• [Excerpt to read]:
----------------
Yfile=[input file with reference values] and/or YgradXYZfile=[input file with reference XYZ gradients]
- one or both of these two options can be chosen.
  
  No default file names.
- Yfile are often energies, it is recommended to use Hartree if the model is intended to be used in further simulations.
  
  YgradXYZfile are often energy gradients, it is recommended to use Hartree/Å. Note that gradients are negative forces and appropriate sign should be used. Also, note that sparse gradients can be provided, where for geometries without gradients, YgradXYZfile file should contain ‘0’ followed by a blank line (see tutorial).
MLmodelOut=[output file with trained model]
- no default file name.
- saves model to a user-defined file, commonly with .unf extension. If the file already exists, MLatom will not overwrite it and stop.

KRR-related arguments

prior=[offset of reference values]
- 0.0 [default].
  
  Mean use average of reference scalar values.
----------------
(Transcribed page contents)
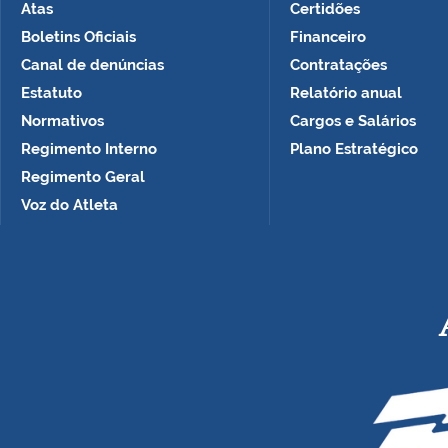
Atas
Certidões
Boletins Oficiais
Financeiro
Canal de denúncias
Contratações
Estatuto
Relatório anual
Normativos
Cargos e Salários
Regimento Interno
Plano Estratégico
Regimento Geral
Voz do Atleta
----------------
• [What this exercise asks]:
1) In the MLatom options excerpt, what unit is recommended for the values in YgradXYZfile?
2) Return the part of the MLatom options excerpt from "Yfile=[input file with" to "in further simulations.".
3) Summarize the MLatom options excerpt in three sentences.
The listing has nothing to do with the MLatom options excerpt.

• [Answers to this exercise]:
1) Hartree/Å

2)
Yfile=[input file with reference values] and/or YgradXYZfile=[input file with reference XYZ gradients]
- one or both of these two options can be chosen.
  
  No default file names.
- Yfile are often energies, it is recommended to use Hartree if the model is intended to be used in further simulations.

3) Reference values can be supplied through Yfile, reference XYZ gradients through YgradXYZfile, or both, with no default file names and with Hartree recommended for energies and Hartree/Å for gradients. Gradients are negative forces, and sparse gradients are allowed if geometries without gradients get a "0" followed by a blank line. MLmodelOut saves the trained model to a user-defined file, commonly with a .unf extension, and MLatom stops rather than overwrite an existing file, while the KRR-related prior argument sets an offset of reference values that defaults to 0.0.